The next day, teachers wearing union T-shirts will arrive at the high school, where they will stand next to each graduate’s sign and be videotaped congratulating that student individually. They will then place the sign in the ground along the main walkway to the front doors of the school.

empty auditorium

That evening, June 4, will feature a senior parade arranged by the parents, in which a car caravan will snake from the high school past each of Pottstown’s four elementary schools, the middle school, and then back to the high school, where families will see all the signs massed like a giant bouquet in front of the school. Finally, the signs will go home with the grads.

“We really want to make sure everybody sees how much our students mean to us,” Yoder says. “We want to make sure that our kids are celebrated.”

The preK-12 school district is like “a mini-Philadelphia,” as she describes it. With a diverse student population of about 3,000 students and 228 certified staff—all but one members of the union, and she was just hired—the community is close-knit. Before the pandemic, to keep their ties strong, teachers held restorative justice circles with students nearly every week and regularly made home visits.

“Most of the teachers are close, like family, with most of their students,” she says, “which is something you don’t see very often.”

Fund Our Future

Even before the pandemic came and robbed the community of lives and livelihoods, the school district was woefully underfunded. Long before revenues suddenly stopped flowing in for state and local public services, program cuts had always loomed as a threat.

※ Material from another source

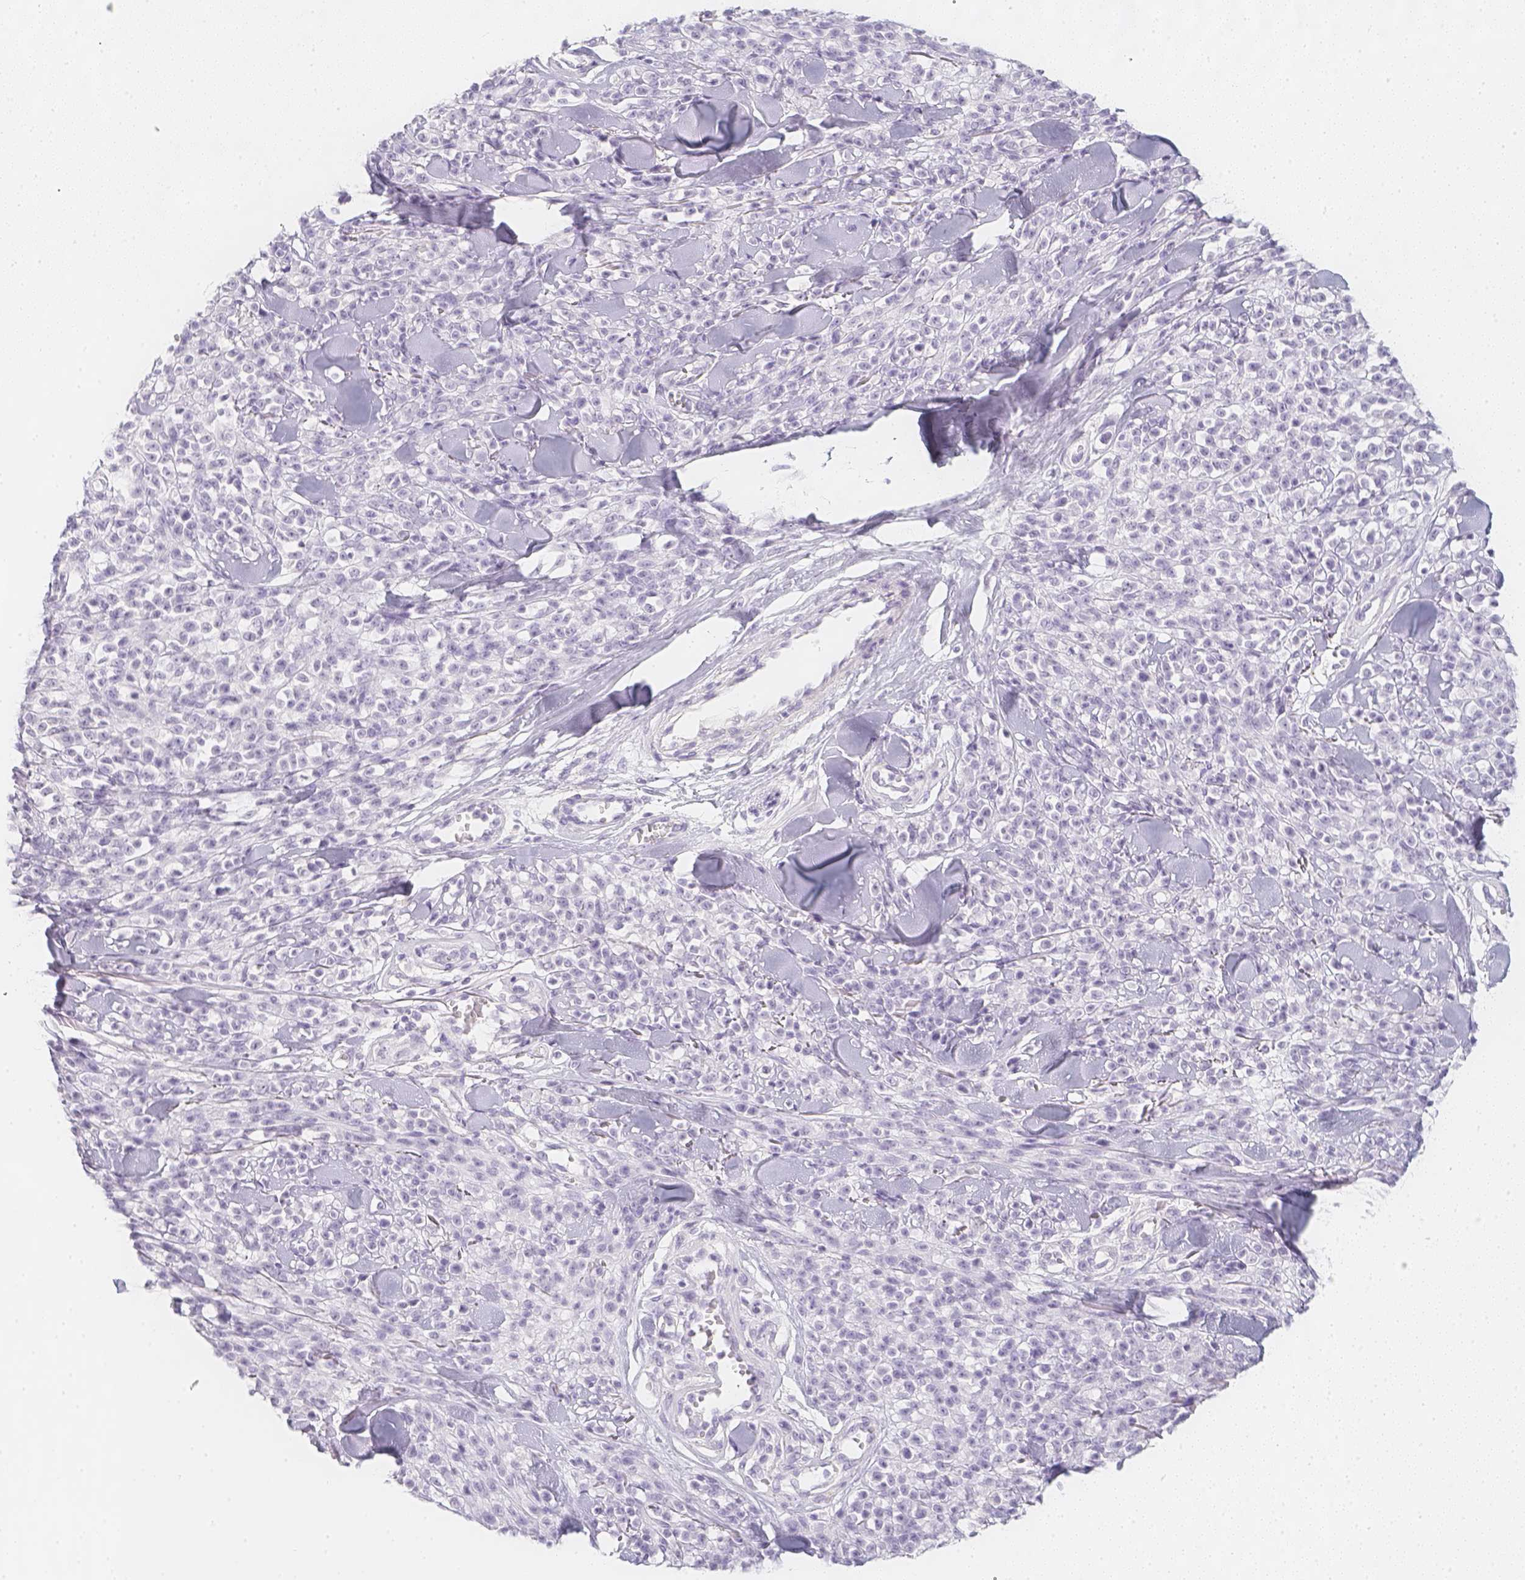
{"staining": {"intensity": "negative", "quantity": "none", "location": "none"}, "tissue": "melanoma", "cell_type": "Tumor cells", "image_type": "cancer", "snomed": [{"axis": "morphology", "description": "Malignant melanoma, NOS"}, {"axis": "topography", "description": "Skin"}, {"axis": "topography", "description": "Skin of trunk"}], "caption": "A micrograph of human melanoma is negative for staining in tumor cells.", "gene": "SLC18A1", "patient": {"sex": "male", "age": 74}}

And because of a lack of fair funding between Pottstown and its wealthier neighbors, Pottstown kids already were lacking some of the tools and resources that students in surrounding districts take for granted.

That’s why Pottstown teachers virtually all belong to their union and virtually all fight to fund the futures of their students. It’s why now, despite a pandemic, their union is fighting for the HEROES Act to pass through Congress and become law—because these services matter.

“We are 100 percent free and reduced-price lunch, and this year was the first year that the high school kids got any type of technology,” Yoder says. “Because of their zip code, they have fewer experiences and opportunities than their peers. But they are amazing kids who are persistent and gritty. They never give up and we wanted to make sure that they know how much we love them.”